A ciência política quantitativa já havia feito a conta: quase metade dos quadros do PSDB era egressa da antiga Arena, partido que deu apoio à ditadura militar. Contudo ninguém se atrevia a dizer que o PSDB pudesse estar à direita de um partido nascido das entranhas da própria ditadura, o PFL. Foi o que fez Roberto Mangabeira Unger, na recente defesa de uma aliança entre PFL e Ciro Gomes:
"Direita antinacional, anti-social e anti-republicana é hoje o PSDB, tanto na orientação econômica quanto na prática política. O atual governo sacrificou as exigências da produção e do trabalho às conveniências do dinheiro vadio. Também nas práticas políticas é o PSDB que merece hoje o título de direita. Nada nos hábitos clientelistas das outras forças conservadoras se iguala à coerção e à sujeira que emanam hoje do Palácio. E o PFL? É o PSD de hoje: confederação de chefias locais. Não tem vínculo orgânico com a linha de Wall Street e de Washington. A maior parte de suas lideranças preservou o sentimento do nacional e da identidade de seus Estados dentro da Federação. As práticas atrasadas que persistem nele, como em todos os partidos brasileiros, são falhas menores" (Opinião, pág. A2, 3/4/02).
O problema dessa avaliação é que ela procura situar o PFL e o PSDB no espectro ideológico sem considerar a evolução histórica dessas forças políticas.
Perguntar pelo PFL é perguntar pelo seu fundamento. O fundamento do PFL é o patrimonialismo moderno, ou seja, a percepção socialmente motivada de que, nas condições brasileiras (e não só brasileiras), a posse do aparato estatal (a Sudam, a Sudene, o BNDES, o controle ativo e passivo das concessões etc.) é fonte garantida de renda.
Por ocasião do processo de democratização, apesar de quadros do PFL aderirem ao PSDB, esses partidos mantinham uma certa distância política um do outro, em parte pelas dúvidas suscitadas no primeiro sobre a origem oposicionista deste último, ele próprio uma dissidência do PMDB no momento de sua pefelização. Contudo foi graças ao fato de se manterem distintos que o PFL não só garantiu a sua sobrevivência espiritual, como, nos governos tucanos, adquiriu seu desenvolvimento máximo.

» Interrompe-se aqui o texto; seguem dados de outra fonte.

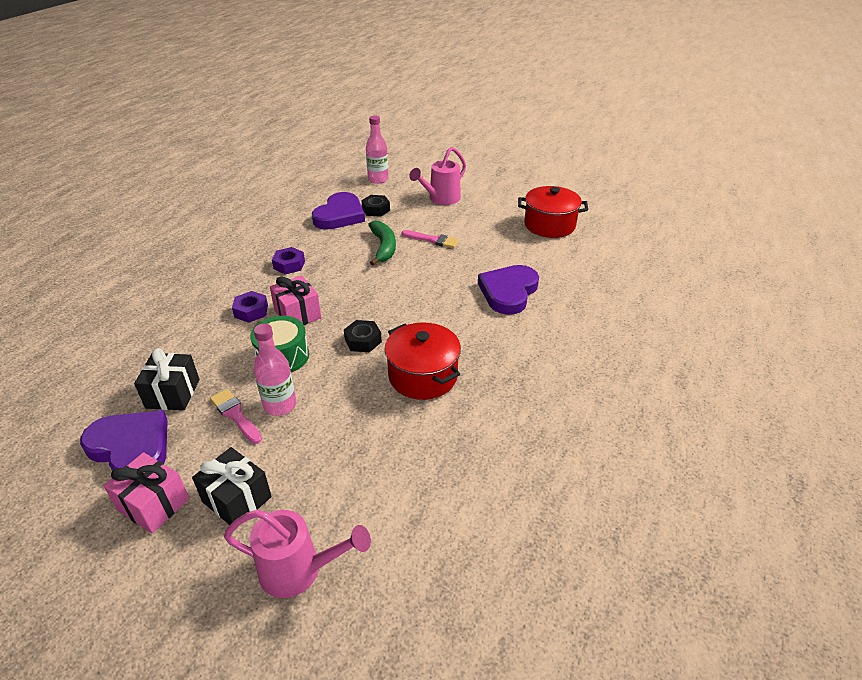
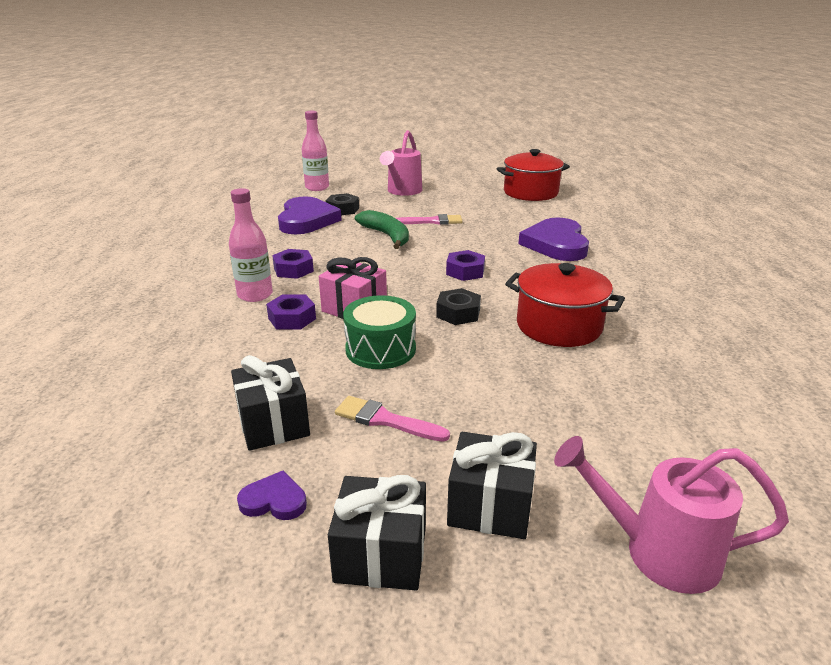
camera: 25 degrees left, 10 degrees down
purple heart [80,410,168,471] -> purple heart [237,470,307,520], size x0.46
pink gift [104,452,189,534] -> black gift [328,475,426,590]
pink watering can [224,510,371,598] -> pink watering can turned 150 degrees counterclockwise [554,436,789,594]
pink bottle [254,323,296,416] -> pink bottle moved to [229,188,273,302]
none -> purple nut [446,250,485,281]

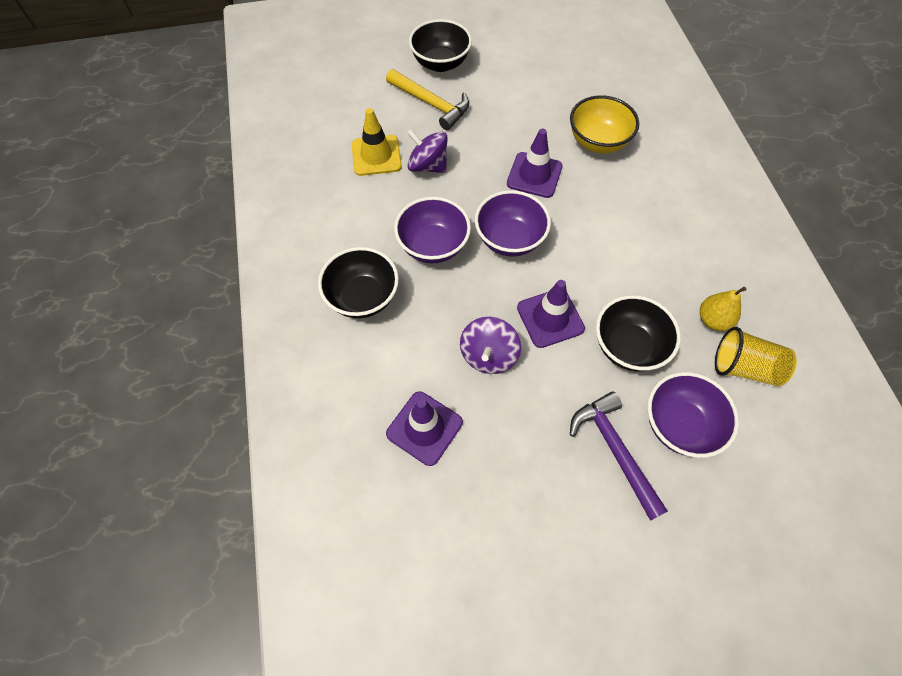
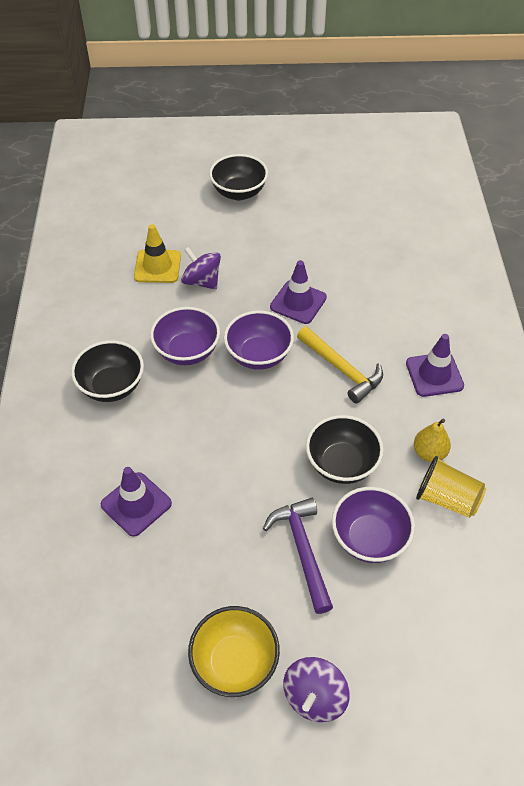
camera: 10 degrees right, 10 degrees down
yellow hammer [386,69,469,130] -> yellow hammer moved to [297,326,383,404]
purple spinning top [460,317,521,374] -> purple spinning top moved to [283,657,350,722]
purple traffic cone [517,280,585,348] -> purple traffic cone moved to [406,334,464,397]
yellow bowl [570,95,639,153] -> yellow bowl moved to [188,606,280,697]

O tucano foi, desde o primeiro momento, o pefelista teórico; e o pefelista é o tucano prático


Assim, o PFL não se tem conservado apesar da história, mas por intermédio dela. Os governos tucanos engendram constantemente o espírito pefelista.
Contudo, cabe a pergunta: O que faltou ao PFL para se desenvolver como força política autônoma?
Ganhar autocompreensão teórica.
Mas por quê?
Porque a concepção do mundo patrimonialista é limitada por natureza. O PFL não podia, pela sua essência, consagrar-se teoricamente, mas somente na prática, pois a prática dos negócios do Estado é sua verdadeira e única essência. Não podia, também, criar algo de completamente novo, mas somente atrair as novidades à órbita de sua engenhosidade, porque o patrimonialismo, cujo motor é a gestão auto-interessada do Estado, se conduz passivamente e não tem a faculdade de se ampliar, a não ser pelo desdobramento natural da dinâmica social.
O patrimonialismo atinge seu apogeu com o atual modelo de privatizações. O que o concessionário almeja no Brasil não é lucro, mas renda, mais-valia sem risco. E muitas vezes adquiriu a concessão com dinheiro público emprestado a juros subsidiados. Isso só poderia ocorrer sob um governo tucano. Somente sob o tucanato, que converte todas as relações regionais em relações nacionais externas, podiam-se suplantar os interesses oligárquicos pelo patrimonialismo genérico.
O tucano foi, desde o primeiro momento, o pefelista teórico; e o pefelista é o tucano prático. O tucanismo é o pensamento sublime do pefelismo, assim como o pefelismo é a aplicação prática e vulgar do tucanismo. Essa aplicação só poderia chegar a ser geral quando uma força política levasse a termo, teoricamente, a auto-alienação do Estado de si mesmo. Quando o tucanato, no poder, se tornasse prático.
O PFL, portanto, carece de transcendência. Poderá reencontrá-la no drama, na comédia ou no épico; respectivamente, no maduro ninho tucano, na graça de um garotinho sobrenatural ou num jovem enérgico, saído de suas hostes, preparado para o salto rumo ao universal (Collor, Luis Eduardo, Roseana ou... Ciro?).
O pefelismo só se tornará impossível quando a sociedade conseguir acabar com a essência empírica do patrimonialismo, ou seja, quando o Estado e os cidadãos se tornarem repúblicos. O pefelista será impossível porque sua consciência carecerá de objeto.
Se quiser ter um grande destino, essa deverá ser a tarefa histórica do PT.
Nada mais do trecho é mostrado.